Because of happenstance and some volition I found myself teaching in a women’s college where most of the students were either first or second generation learners or came from relatively under-privileged contexts. And it was in the classroom, as a teacher, that my real education began.

Learning from Kamla

By the early 2000s the student demographic in public universities was beginning to shift. There were more non-savarna students now than ever before. The students began to challenge the ossified pedagogical practices that had dominated classroom teaching so far. My own disquiet as a young student who had come to Delhi from a small town was resurrected.

There was a demand in the classroom, sometimes explicit, at other times smouldering, to inflect mainstream academic discussions on gender with non-metropolitan registers, connect them with South-Asian histories and social realities, recognise differences, call out privilege. It was some years later that the English Department in our college offered a course on women’s empowerment in India and I had the good fortune of teaching Bhasin’s Understanding Gender. Teaching this text has been rewarding in more ways than I can enumerate.
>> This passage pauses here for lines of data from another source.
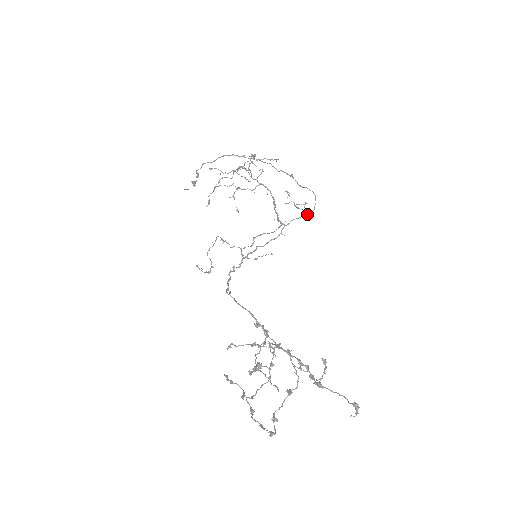
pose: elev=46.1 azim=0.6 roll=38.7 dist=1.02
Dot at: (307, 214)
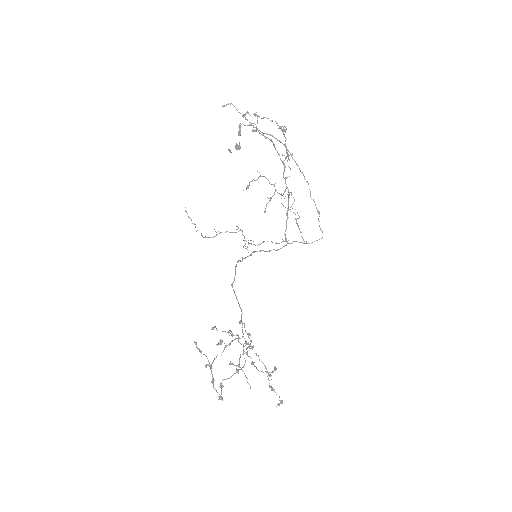
Dot at: (305, 243)
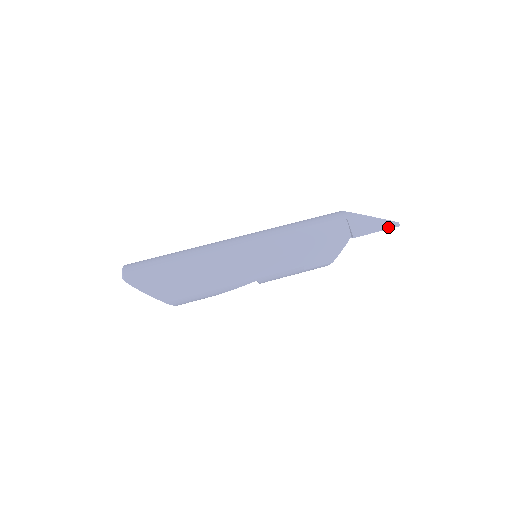
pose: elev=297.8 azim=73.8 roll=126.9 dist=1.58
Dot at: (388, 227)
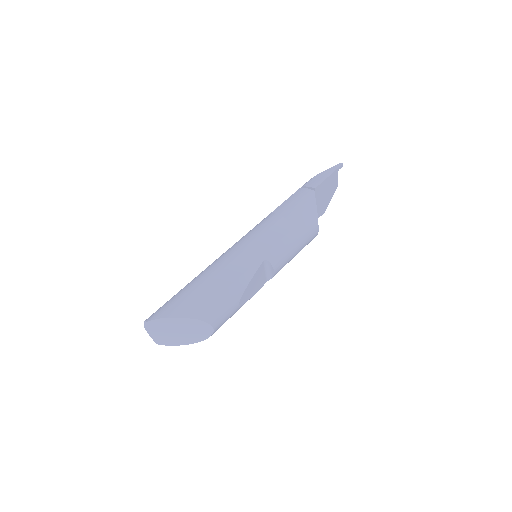
Dot at: (335, 169)
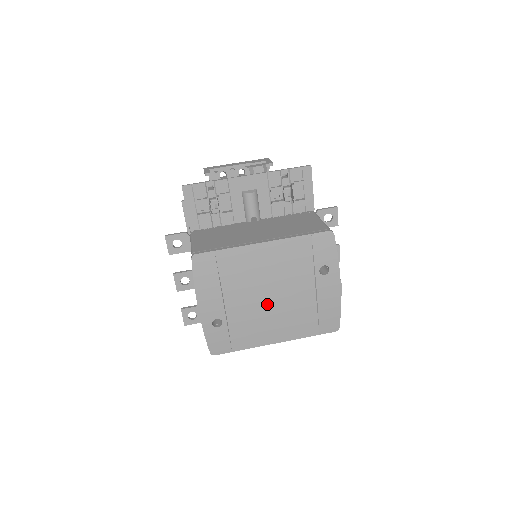
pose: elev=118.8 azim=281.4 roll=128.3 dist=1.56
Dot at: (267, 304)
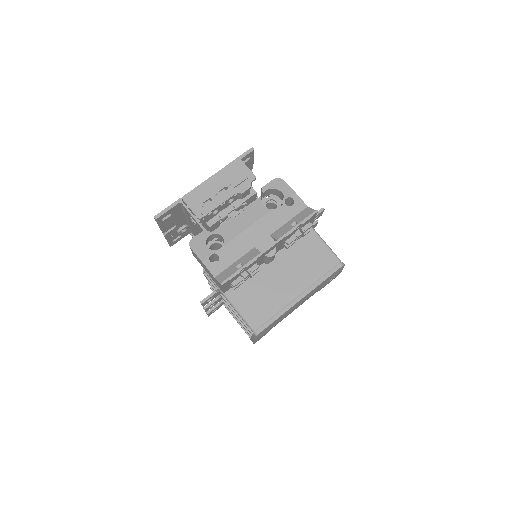
Dot at: occluded
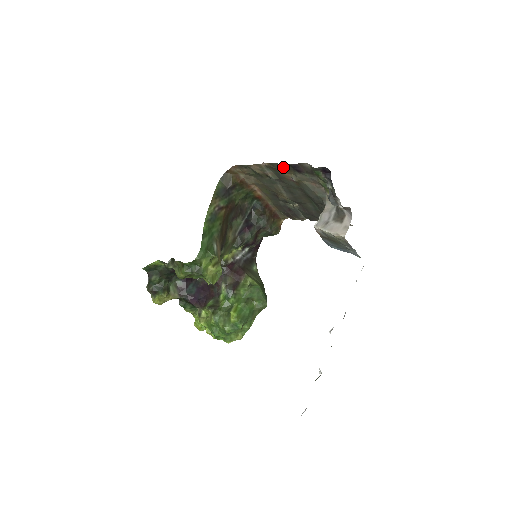
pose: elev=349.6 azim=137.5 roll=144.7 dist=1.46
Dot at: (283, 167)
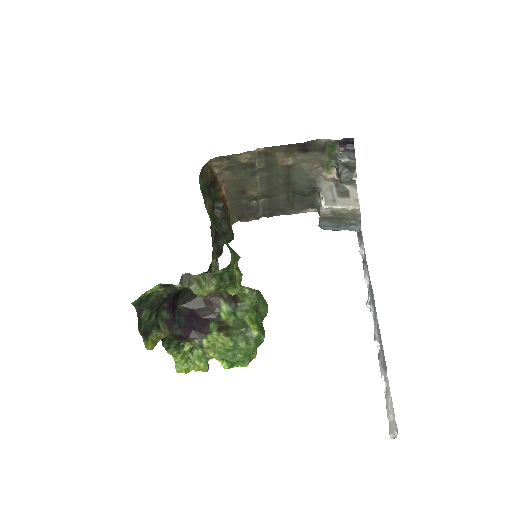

I recall an incident when I had asked the class studying this course if they would call themselves feminists. While some students (mostly savarna) responded with alacrity and said that they did, many had reservations about the “label”. There was much talk about what feminism was, if it meant being anti-men, anti-marriage, and anti- family; if it meant women should have more power than men, if it meant equal economic opportunities, if it meant being non-religious, if it meant women in cities are more enlightened than those in rural areas, if it meant gender justice was more important than fighting caste oppression, if it meant reservations for women in buses and the Parliament, if it meant rejecting motherhood.

While these questions were fiercely interrogated in class, the students began to read Bhasin’s work. Written in a style that spoke to all, they gradually found their questions being addressed one by one. We also had the privilege of inviting Bhasin to the college several times to speak to our students. Hearing her talk about her work in rural Rajasthan, her monumental contribution to women’s education, her rejection of developmental projects that did not address issues of entrenched patriarchy, her social justice initiatives – Sangat and Jagori, the challenges in her personal life, her commitment to collaborative political work, had students enthralled and inspired. She spoke with kindness and fire, lightness and depth, critically and with conviction. And always as a friend.

After studying Bhasin’s work for an entire semester we felt that perhaps we had we had come a little closer to understanding what feminist work involves. For those months the classroom became the world. We learnt to disagree and listen. We began to see ourselves as beneficiaries of and participants in a long and continuing struggle for gender equality that courageous women like Bhasin led.

The course remains very popular with students. A few years ago, as the semester was winding down, this quiet girl who hardly ever spoke in class came up to me one day and said, “Ma’am, main Haryana se hun. College ke baad mere gharwale shayad meri shaadi kardenge. Lekin Bhasin Ma’am ki baatein sun ke aur unki kitaab padhke mujhe lag raha hain main unki baat nahin manungi. Mujhe aur padhna hai. Kuch banna hai. Ma’am, main shayad ab apne aapko feminist keh sakti hun. Thank you, Ma’am”.

Antara Datta teaches English Literature in Janki Devi Memorial College, University of Delhi.